Bobbie O’Steen is a New York-based writer who has been immersed in the world of film editing all her life.

She first developed a love for movies watching her father, film editor Richard C. Meyer (Butch Cassidy and the Sundance Kid).  After earning a degree in anthropology at Stanford University, she went on to work as a story editor and film editor (Straight Time, Tess). Following an Emmy® nomination in editing for the television movie Best Little Girl in the World, she began to write about the invisible art.

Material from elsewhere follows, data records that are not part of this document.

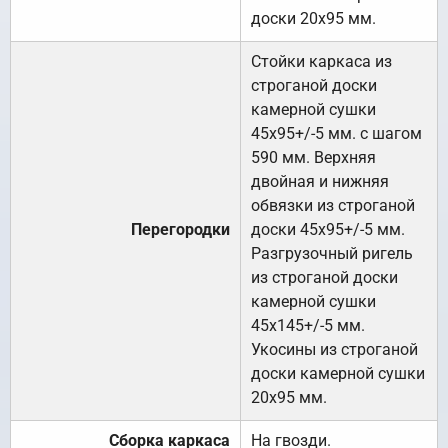
доски 20х95 мм.
Стойки каркаса из
строганой доски
камерной сушки
45х95+/-5 мм. с шагом
590 мм. Верхняя
двойная и нижняя
обвязки из строганой
Перегородки
доски 45х95+/-5 мм.
Разгрузочный ригель
из строганой доски
камерной сушки
45х145+/-5 мм.
Укосины из строганой
доски камерной сушки
20х95 мм.
Сборка каркаса
На гвозди.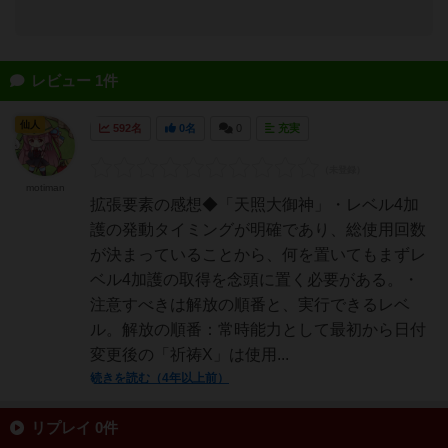
レビュー 1件
仙人
592名
0名
0
充実
motiman
拡張要素の感想◆「天照大御神」・レベル4加
護の発動タイミングが明確であり、総使用回数
が決まっていることから、何を置いてもまずレ
ベル4加護の取得を念頭に置く必要がある。・
注意すべきは解放の順番と、実行できるレベ
ル。解放の順番：常時能力として最初から日付
変更後の「祈祷X」は使用...
続きを読む（4年以上前）
リプレイ 0件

Bobbie first wrote about film with her late husband and colleague, Sam O’Steen, the legendary Oscar-nominated film editor in Cut To The Chase: 45 Years of Editing America’s Favorite Movies (2002), filled with candid stories from the cutting room and behind the scenes on some of the most influential movies in motion picture history.  Sam O’Steen was one of Hollywood’s most distinguished film editors who worked with directors Mike Nichols, Roman Polanski and many others during what is now referred to as the “Golden Age.”

In her latest book published in 2009, The Invisible Cut:  How Editors Make Movie Magic, Bobbie uses frame grabs of actual cuts from classic movie scenes (Body Heat, Twelve Angry Men, Rear Window and The French Connection) to get deep inside the mind of the film editor and explain how the mysterious art is actually done.

In addition to moderating EditFest panels on both coasts, O’Steen is a regular contributor to film periodicals and frequent guest on radio and podcasts about the  art of editing. In 2010, she created a new series of public events that elucidates the editor’s work to film going audiences at venues like 92YTribeca and UCLA’s Billy Wilder Theater where she conducts in-depth discussion with esteemed film editors and screens award-winning movies.

“Editing is not only an under-appreciated art, it is in great need of explanation,” says Bobbie O’Steen, who passionately believes in elevating the role and contributions of the editor to the greatest extent possible. She continues to teach, write and speak about editing, forever on a mission to create a deeper understanding of the invisible art for filmmakers, peers and the audience.